## Work to complete:
Please identify every line of the material below that contains the string "support" and copy each one. Matching is case-sensitive.

Data extracts START

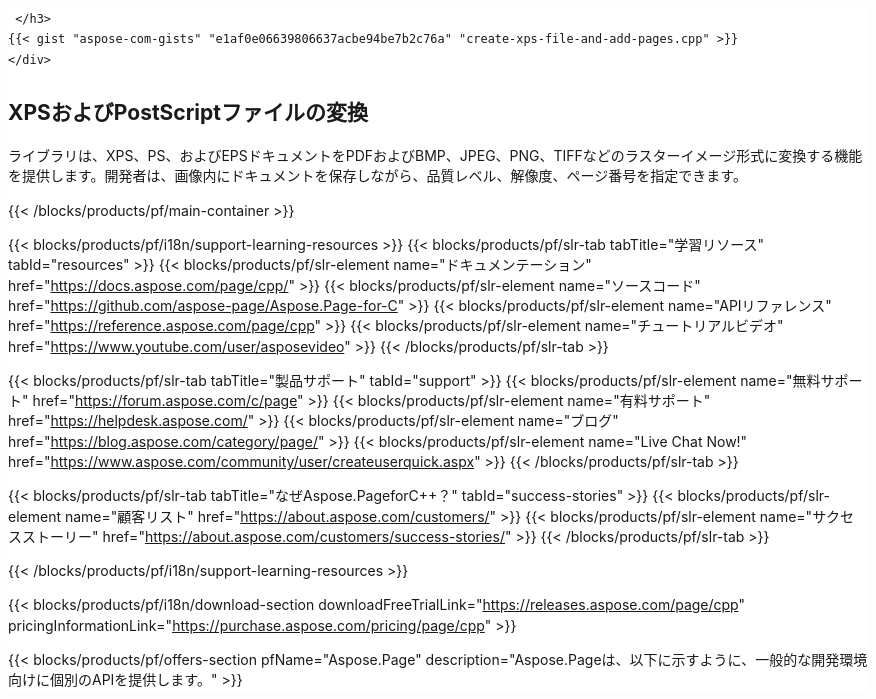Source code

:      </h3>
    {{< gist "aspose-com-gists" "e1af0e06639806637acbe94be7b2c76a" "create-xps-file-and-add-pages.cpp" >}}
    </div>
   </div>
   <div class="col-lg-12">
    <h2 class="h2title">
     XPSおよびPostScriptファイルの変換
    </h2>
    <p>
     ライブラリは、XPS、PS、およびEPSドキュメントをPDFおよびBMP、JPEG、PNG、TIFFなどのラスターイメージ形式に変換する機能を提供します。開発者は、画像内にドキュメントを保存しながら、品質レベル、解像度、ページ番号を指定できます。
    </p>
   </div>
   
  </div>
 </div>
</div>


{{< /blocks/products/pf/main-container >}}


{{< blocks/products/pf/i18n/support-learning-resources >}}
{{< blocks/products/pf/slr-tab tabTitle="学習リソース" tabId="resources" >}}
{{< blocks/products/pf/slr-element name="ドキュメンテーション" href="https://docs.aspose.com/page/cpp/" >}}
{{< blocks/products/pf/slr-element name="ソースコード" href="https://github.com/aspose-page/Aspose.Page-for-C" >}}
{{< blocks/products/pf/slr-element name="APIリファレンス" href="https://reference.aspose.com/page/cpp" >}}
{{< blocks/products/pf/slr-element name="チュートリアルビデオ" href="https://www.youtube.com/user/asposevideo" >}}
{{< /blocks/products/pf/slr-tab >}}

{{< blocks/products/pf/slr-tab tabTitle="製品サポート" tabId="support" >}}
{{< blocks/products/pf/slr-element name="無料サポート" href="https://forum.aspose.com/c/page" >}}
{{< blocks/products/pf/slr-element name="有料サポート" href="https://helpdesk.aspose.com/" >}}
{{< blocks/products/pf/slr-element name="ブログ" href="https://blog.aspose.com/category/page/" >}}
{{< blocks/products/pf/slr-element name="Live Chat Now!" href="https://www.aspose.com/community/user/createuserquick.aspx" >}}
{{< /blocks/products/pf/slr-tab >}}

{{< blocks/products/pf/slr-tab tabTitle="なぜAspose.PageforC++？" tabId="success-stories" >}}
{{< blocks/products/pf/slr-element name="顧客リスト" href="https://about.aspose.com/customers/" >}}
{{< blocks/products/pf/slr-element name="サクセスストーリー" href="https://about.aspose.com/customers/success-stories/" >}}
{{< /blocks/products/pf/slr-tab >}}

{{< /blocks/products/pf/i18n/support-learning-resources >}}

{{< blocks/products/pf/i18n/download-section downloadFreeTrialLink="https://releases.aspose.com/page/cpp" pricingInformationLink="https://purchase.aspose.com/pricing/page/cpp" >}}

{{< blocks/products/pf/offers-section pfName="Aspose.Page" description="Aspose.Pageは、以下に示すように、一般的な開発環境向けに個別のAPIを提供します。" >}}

Data extracts END
Data extracts START

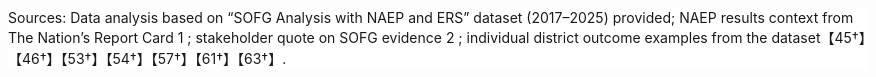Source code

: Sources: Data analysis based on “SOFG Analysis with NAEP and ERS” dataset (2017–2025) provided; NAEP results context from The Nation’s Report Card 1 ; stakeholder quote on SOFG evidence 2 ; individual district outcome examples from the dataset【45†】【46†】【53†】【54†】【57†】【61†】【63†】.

Data extracts END

## Task result:
{{< blocks/products/pf/i18n/support-learning-resources >}}
{{< blocks/products/pf/slr-tab tabTitle="製品サポート" tabId="support" >}}
{{< /blocks/products/pf/i18n/support-learning-resources >}}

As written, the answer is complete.